La pièce est un enchaînement de monologues. Comment créer un tout cohérant entre les personnages ?
« C’était beaucoup un travail de texte, car la mise en scène reste assez simple. Tout se joue dans l’écoute pour essayer de rebondir », évoque Lou-Vincent Desrosier.
« Ça impressionne tout le temps beaucoup l’histoire du texte, mais la mémoire est un muscle. Plus tu joues, il y a des choses qui se développent », ajoute Sophie Faucher.
À l’origine, Isabelle Vincent était de la distribution, Pascale Desrochers l’a remplacée. Comment on prend possession d’un personnage quand on a déjà vu une autre actrice l’interpréter ?
« J’ai vu la pièce qui m’avait énormément plu et énormément touché. Après, je suis allé chercher 4-5 romans de Mavrikakis. J’étais moi-même une personne en deuil à ce moment-là, donc c’était comme des médicaments (…). Après est arrivée la proposition de Luce Pelletier que je fasse le rôle qu’Isa avait créé. Ils m’ont donné la captation vidéo que j’ai commencé à regarder 15 minutes, et j’ai arrêté parce que j’avais le vertige. C’était tellement prodigieux ce que je voyais (…). J’ai lu le texte, je sais pas combien de fois (…). je ne suis pas Isabelle, ça s’appelle de l’interprétation, donc faut que je rentre dans cette forêt de mots, que je me joigne à l’orchestre et que ça paraisse pas que quelqu’un remplace », mentionne Pascale Desrochers.
Vous étiez en tournée de trois spectacles dans le Bas-Saint-Laurent. Dans vos vies chargées, comment entrer une tournée dans l’horaire ?
« On s’y prend d’avance, très tôt le théâtre nous demande telle période, est-ce que vous avez des indisponibilités ?, puis ont essaies de dire non pendant ces six semaines-là pour être libre. Une équipe va appeler pour regrouper des dates, c’est vraiment du travail », explique Sylvie de Morais-Nogueira.
La distribution a conclu l’entretien en exprimant le bonheur d’avoir joué dans La Matapédia.
« Je pense que c’est la première fois de ma vie que je jouais à Amqui, j’ai pas fait tant de tournées que ça de ma vie de théâtre, mais quand même. J’avais aucune idée c’est quoi le public d’Amqui. Est-ce qu’il y a vraiment des gens qui sont intéressés à venir voir cette pièce ? Je suis agréablement surprise de voir que ç’a été une salle … » – Catherine Proulx-Lemay.
« … enthousiaste » – Lou-Vincent Desrosiers.
« Il y a des dames qui ont tant aimé ça qu’elles nous suivent demain soir à New Richmond » – Sophie Faucher.
« Pour vrai, elles vont venir ! » – Pascale Desrochers.
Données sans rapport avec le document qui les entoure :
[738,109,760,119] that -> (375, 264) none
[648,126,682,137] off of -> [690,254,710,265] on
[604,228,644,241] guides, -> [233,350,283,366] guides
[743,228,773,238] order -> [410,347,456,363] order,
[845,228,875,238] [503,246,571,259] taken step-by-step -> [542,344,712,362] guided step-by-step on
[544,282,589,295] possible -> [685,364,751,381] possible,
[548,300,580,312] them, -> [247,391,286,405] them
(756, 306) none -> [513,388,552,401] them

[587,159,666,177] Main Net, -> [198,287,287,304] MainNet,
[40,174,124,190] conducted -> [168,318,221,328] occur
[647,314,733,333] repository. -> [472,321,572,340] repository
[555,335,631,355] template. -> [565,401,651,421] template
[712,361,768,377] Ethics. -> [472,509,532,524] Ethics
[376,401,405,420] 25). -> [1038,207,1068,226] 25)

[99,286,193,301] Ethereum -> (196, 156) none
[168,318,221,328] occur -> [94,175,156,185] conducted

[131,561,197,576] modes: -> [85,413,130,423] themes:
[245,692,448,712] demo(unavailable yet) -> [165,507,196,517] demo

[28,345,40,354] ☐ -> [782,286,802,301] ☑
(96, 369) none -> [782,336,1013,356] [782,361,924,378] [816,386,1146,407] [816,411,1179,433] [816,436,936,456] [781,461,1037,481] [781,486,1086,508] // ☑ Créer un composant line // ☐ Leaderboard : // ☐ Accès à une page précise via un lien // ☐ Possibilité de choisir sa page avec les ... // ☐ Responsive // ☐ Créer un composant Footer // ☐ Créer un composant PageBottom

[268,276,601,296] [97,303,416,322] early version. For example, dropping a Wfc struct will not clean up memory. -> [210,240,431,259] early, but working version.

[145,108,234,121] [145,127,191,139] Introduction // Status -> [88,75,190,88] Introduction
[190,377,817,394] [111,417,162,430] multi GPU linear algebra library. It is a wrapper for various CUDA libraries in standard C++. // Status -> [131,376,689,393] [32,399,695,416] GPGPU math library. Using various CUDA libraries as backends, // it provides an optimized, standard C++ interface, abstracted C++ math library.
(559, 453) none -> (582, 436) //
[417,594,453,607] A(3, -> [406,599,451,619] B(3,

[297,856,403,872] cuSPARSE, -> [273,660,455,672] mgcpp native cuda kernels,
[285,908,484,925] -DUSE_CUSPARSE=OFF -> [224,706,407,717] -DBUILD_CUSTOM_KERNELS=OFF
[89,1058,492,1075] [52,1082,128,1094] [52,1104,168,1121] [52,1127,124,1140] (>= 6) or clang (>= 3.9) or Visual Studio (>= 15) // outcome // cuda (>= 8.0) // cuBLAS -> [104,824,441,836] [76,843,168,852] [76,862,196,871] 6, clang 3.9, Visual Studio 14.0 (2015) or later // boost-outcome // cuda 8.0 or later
« Ça, ça me bouleverse » – Sophie Faucher.
« Puis faut que ça reste, faut que ça dure. Des gros shows comme au TNM, c’est peux être plus difficile à tournée, mais les shows qui peuvent voyager comme ça, c’est une chance qu’on a de pouvoir faire vivre ce spectacle dans le temps, puis aussi de le faire voir au plus de gens » – Catherine Prouxl-Lemay.
« C’est de la nourriture la culture. D’avoir ça, d’entendre ces mots-là, c’est précieux » – Pascale Desrochers.